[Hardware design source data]
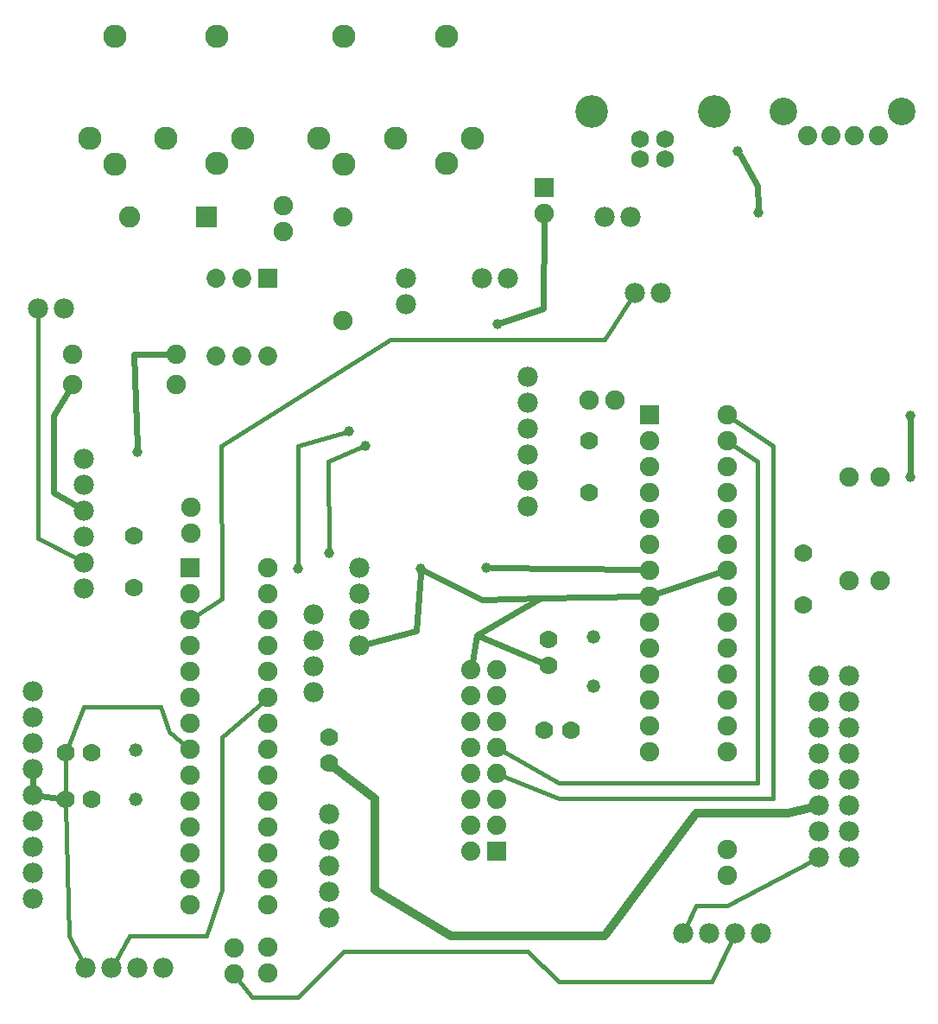
<source format=gtl>
G04 MADE WITH FRITZING*
G04 WWW.FRITZING.ORG*
G04 DOUBLE SIDED*
G04 HOLES PLATED*
G04 CONTOUR ON CENTER OF CONTOUR VECTOR*
%ASAXBY*%
%FSLAX23Y23*%
%MOIN*%
%OFA0B0*%
%SFA1.0B1.0*%
%ADD10C,0.039370*%
%ADD11C,0.052000*%
%ADD12C,0.070000*%
%ADD13C,0.078000*%
%ADD14C,0.068000*%
%ADD15C,0.126000*%
%ADD16C,0.074000*%
%ADD17C,0.106614*%
%ADD18C,0.072361*%
%ADD19C,0.072917*%
%ADD20C,0.082000*%
%ADD21C,0.090000*%
%ADD22C,0.075000*%
%ADD23R,0.072361X0.072361*%
%ADD24R,0.082000X0.082000*%
%ADD25R,0.074000X0.074000*%
%ADD26R,0.075000X0.075000*%
%ADD27C,0.016000*%
%ADD28C,0.024000*%
%ADD29C,0.032000*%
%LNCOPPER1*%
G90*
G70*
G54D10*
X3611Y2362D03*
X3611Y2125D03*
X3025Y3145D03*
X2944Y3383D03*
X2017Y2716D03*
X629Y2222D03*
X1507Y2246D03*
X1367Y1830D03*
X1446Y2302D03*
X1249Y1771D03*
X1722Y1771D03*
X1974Y1775D03*
G54D11*
X2389Y1509D03*
X2389Y1319D03*
X2389Y1509D03*
X2389Y1319D03*
X620Y1072D03*
X620Y882D03*
X620Y1072D03*
X620Y882D03*
G54D12*
X2214Y1398D03*
X2214Y1498D03*
X2300Y1147D03*
X2199Y1147D03*
X451Y880D03*
X351Y880D03*
X351Y1060D03*
X451Y1060D03*
G54D13*
X223Y1299D03*
X223Y1199D03*
X223Y1099D03*
X223Y999D03*
X223Y899D03*
X223Y799D03*
X223Y699D03*
X223Y599D03*
X223Y499D03*
X1367Y826D03*
X1367Y726D03*
X1367Y626D03*
X1367Y526D03*
X1367Y426D03*
X2430Y3129D03*
X2530Y3129D03*
X429Y232D03*
X529Y232D03*
X629Y232D03*
X729Y232D03*
X2736Y365D03*
X2836Y365D03*
X2936Y365D03*
X3036Y365D03*
X1308Y1594D03*
X1308Y1494D03*
X1308Y1394D03*
X1308Y1294D03*
G54D14*
X2568Y3350D03*
X2666Y3350D03*
X2666Y3428D03*
X2568Y3428D03*
G54D15*
X2380Y3535D03*
X2854Y3535D03*
G54D16*
X3488Y3441D03*
X3395Y3441D03*
X3306Y3441D03*
X3213Y3441D03*
G54D17*
X3122Y3535D03*
X3579Y3535D03*
G54D16*
X3488Y3441D03*
X3395Y3441D03*
X3306Y3441D03*
X3213Y3441D03*
G54D17*
X3122Y3535D03*
X3579Y3535D03*
G54D13*
X1663Y2893D03*
X1663Y2793D03*
X245Y2775D03*
X345Y2775D03*
G54D18*
X1131Y2893D03*
G54D19*
X1131Y2593D03*
X1031Y2893D03*
X1031Y2593D03*
X931Y2893D03*
X931Y2593D03*
G54D20*
X895Y3129D03*
X597Y3129D03*
G54D13*
X1958Y2893D03*
X2058Y2893D03*
X2548Y2834D03*
X2648Y2834D03*
G54D12*
X1367Y1121D03*
X1367Y1021D03*
X3198Y1830D03*
X3198Y1630D03*
G54D21*
X737Y3433D03*
X443Y3433D03*
X1034Y3433D03*
X934Y3334D03*
X540Y3333D03*
X934Y3826D03*
X540Y3826D03*
X737Y3433D03*
X443Y3433D03*
X1034Y3433D03*
X934Y3334D03*
X540Y3333D03*
X934Y3826D03*
X540Y3826D03*
X1623Y3433D03*
X1329Y3433D03*
X1920Y3433D03*
X1820Y3334D03*
X1426Y3333D03*
X1820Y3826D03*
X1426Y3826D03*
X1623Y3433D03*
X1329Y3433D03*
X1920Y3433D03*
X1820Y3334D03*
X1426Y3333D03*
X1820Y3826D03*
X1426Y3826D03*
G54D22*
X1421Y3129D03*
X1421Y2729D03*
G54D13*
X422Y2196D03*
X422Y2096D03*
X422Y1996D03*
X422Y1896D03*
X422Y1796D03*
X422Y1696D03*
X2135Y2511D03*
X2135Y2411D03*
X2135Y2311D03*
X2135Y2211D03*
X2135Y2111D03*
X2135Y2011D03*
G54D12*
X616Y1699D03*
X616Y1899D03*
X2371Y2066D03*
X2371Y2266D03*
G54D13*
X3375Y658D03*
X3375Y758D03*
X3375Y858D03*
X3375Y958D03*
X3375Y1058D03*
X3375Y1158D03*
X3375Y1258D03*
X3375Y1358D03*
X3257Y658D03*
X3257Y758D03*
X3257Y858D03*
X3257Y958D03*
X3257Y1058D03*
X3257Y1158D03*
X3257Y1258D03*
X3257Y1358D03*
G54D16*
X1915Y681D03*
X1915Y781D03*
X1915Y881D03*
X1915Y981D03*
X1915Y1081D03*
X1915Y1181D03*
X1915Y1281D03*
X1915Y1381D03*
X2015Y681D03*
X2015Y781D03*
X2015Y881D03*
X2015Y981D03*
X2015Y1081D03*
X2015Y1181D03*
X2015Y1281D03*
X2015Y1381D03*
G54D13*
X1485Y1476D03*
X1485Y1576D03*
X1485Y1676D03*
X1485Y1776D03*
G54D22*
X831Y1774D03*
X1131Y1774D03*
X831Y1674D03*
X1131Y1674D03*
X831Y1574D03*
X1131Y1574D03*
X831Y1474D03*
X1131Y1474D03*
X831Y1374D03*
X1131Y1374D03*
X831Y1274D03*
X1131Y1274D03*
X831Y1174D03*
X1131Y1174D03*
X831Y1074D03*
X1131Y1074D03*
X831Y974D03*
X1131Y974D03*
X831Y874D03*
X1131Y874D03*
X831Y774D03*
X1131Y774D03*
X831Y674D03*
X1131Y674D03*
X831Y574D03*
X1131Y574D03*
X831Y474D03*
X1131Y474D03*
X2603Y2366D03*
X2903Y2366D03*
X2603Y2266D03*
X2903Y2266D03*
X2603Y2166D03*
X2903Y2166D03*
X2603Y2066D03*
X2903Y2066D03*
X2603Y1966D03*
X2903Y1966D03*
X2603Y1866D03*
X2903Y1866D03*
X2603Y1766D03*
X2903Y1766D03*
X2603Y1666D03*
X2903Y1666D03*
X2603Y1566D03*
X2903Y1566D03*
X2603Y1466D03*
X2903Y1466D03*
X2603Y1366D03*
X2903Y1366D03*
X2603Y1266D03*
X2903Y1266D03*
X2603Y1166D03*
X2903Y1166D03*
X2603Y1066D03*
X2903Y1066D03*
X3493Y2125D03*
X3493Y1725D03*
X3375Y2125D03*
X3375Y1725D03*
X2903Y689D03*
X2903Y589D03*
X1002Y307D03*
X1002Y207D03*
X1132Y311D03*
X1132Y211D03*
X836Y2007D03*
X836Y1907D03*
X2371Y2421D03*
X2471Y2421D03*
X2198Y3243D03*
X2198Y3143D03*
X777Y2480D03*
X377Y2480D03*
X777Y2598D03*
X377Y2598D03*
X1190Y3070D03*
X1190Y3170D03*
G54D23*
X1131Y2893D03*
G54D24*
X896Y3129D03*
G54D25*
X2015Y681D03*
G54D26*
X831Y1774D03*
X2603Y2366D03*
X2198Y3243D03*
G54D27*
X2254Y944D02*
X3021Y944D01*
D02*
X3021Y944D02*
X3021Y2184D01*
D02*
X3021Y2184D02*
X2922Y2253D01*
D02*
X2037Y1068D02*
X2254Y944D01*
D02*
X3081Y2244D02*
X2922Y2353D01*
D02*
X3081Y884D02*
X3081Y2244D01*
D02*
X2254Y884D02*
X3081Y884D01*
D02*
X2038Y971D02*
X2254Y884D01*
G54D28*
D02*
X3611Y2144D02*
X3611Y2343D01*
D02*
X305Y2066D02*
X397Y2012D01*
D02*
X362Y2455D02*
X305Y2361D01*
D02*
X305Y2361D02*
X305Y2066D01*
G54D27*
D02*
X401Y1808D02*
X244Y1889D01*
G54D28*
D02*
X748Y2598D02*
X615Y2597D01*
D02*
X615Y2597D02*
X628Y2241D01*
D02*
X2198Y3115D02*
X2195Y2776D01*
D02*
X2195Y2776D02*
X2035Y2722D01*
D02*
X3021Y3248D02*
X2953Y3367D01*
D02*
X3024Y3164D02*
X3021Y3248D01*
D02*
X1704Y1531D02*
X1515Y1483D01*
D02*
X1720Y1752D02*
X1704Y1531D01*
G54D27*
D02*
X1249Y2244D02*
X1434Y2298D01*
D02*
X1249Y1785D02*
X1249Y2244D01*
D02*
X1366Y2184D02*
X1495Y2240D01*
D02*
X1367Y1844D02*
X1366Y2184D01*
D02*
X244Y1889D02*
X245Y2750D01*
G54D28*
D02*
X1939Y1514D02*
X2183Y1659D01*
D02*
X2574Y1767D02*
X1993Y1775D01*
D02*
X2183Y1659D02*
X2574Y1666D01*
D02*
X1920Y1411D02*
X1939Y1514D01*
D02*
X1957Y1651D02*
X1739Y1762D01*
D02*
X2183Y1659D02*
X1957Y1651D01*
G54D27*
D02*
X717Y1239D02*
X422Y1239D01*
D02*
X751Y1142D02*
X717Y1239D01*
D02*
X813Y1089D02*
X751Y1142D01*
G54D28*
D02*
X2630Y1675D02*
X2876Y1757D01*
G54D27*
D02*
X952Y2244D02*
X954Y1654D01*
D02*
X1604Y2656D02*
X952Y2244D01*
D02*
X2431Y2656D02*
X1604Y2656D01*
D02*
X2535Y2814D02*
X2431Y2656D01*
D02*
X954Y1654D02*
X850Y1587D01*
D02*
X351Y1039D02*
X351Y901D01*
D02*
X422Y1239D02*
X358Y1079D01*
G54D29*
D02*
X2431Y355D02*
X2786Y827D01*
D02*
X3138Y827D02*
X3223Y849D01*
D02*
X2786Y827D02*
X3138Y827D01*
D02*
X1392Y1002D02*
X1544Y884D01*
D02*
X1838Y355D02*
X2431Y355D01*
D02*
X1544Y884D02*
X1544Y532D01*
D02*
X1544Y532D02*
X1838Y355D01*
G54D28*
D02*
X1939Y1514D02*
X2190Y1408D01*
D02*
X223Y929D02*
X223Y969D01*
D02*
X253Y894D02*
X325Y884D01*
G54D27*
D02*
X2786Y472D02*
X2903Y472D01*
D02*
X2903Y472D02*
X3235Y646D01*
D02*
X2746Y387D02*
X2786Y472D01*
D02*
X1249Y117D02*
X1426Y295D01*
D02*
X1071Y117D02*
X1249Y117D01*
D02*
X1426Y295D02*
X2136Y295D01*
D02*
X2136Y295D02*
X2254Y177D01*
D02*
X2254Y177D02*
X2843Y177D01*
D02*
X1016Y189D02*
X1071Y117D01*
D02*
X2843Y177D02*
X2925Y343D01*
D02*
X954Y1122D02*
X1114Y1259D01*
D02*
X599Y355D02*
X894Y355D01*
D02*
X541Y253D02*
X599Y355D01*
D02*
X954Y532D02*
X954Y1122D01*
D02*
X894Y355D02*
X954Y532D01*
D02*
X365Y355D02*
X352Y860D01*
D02*
X418Y253D02*
X365Y355D01*
G04 End of Copper1*
M02*
</source>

* YOUR TASK *
From the records above, count the lines in which the string "FRITZING" is found, and answer with the number alone.

* THE ANSWER *
2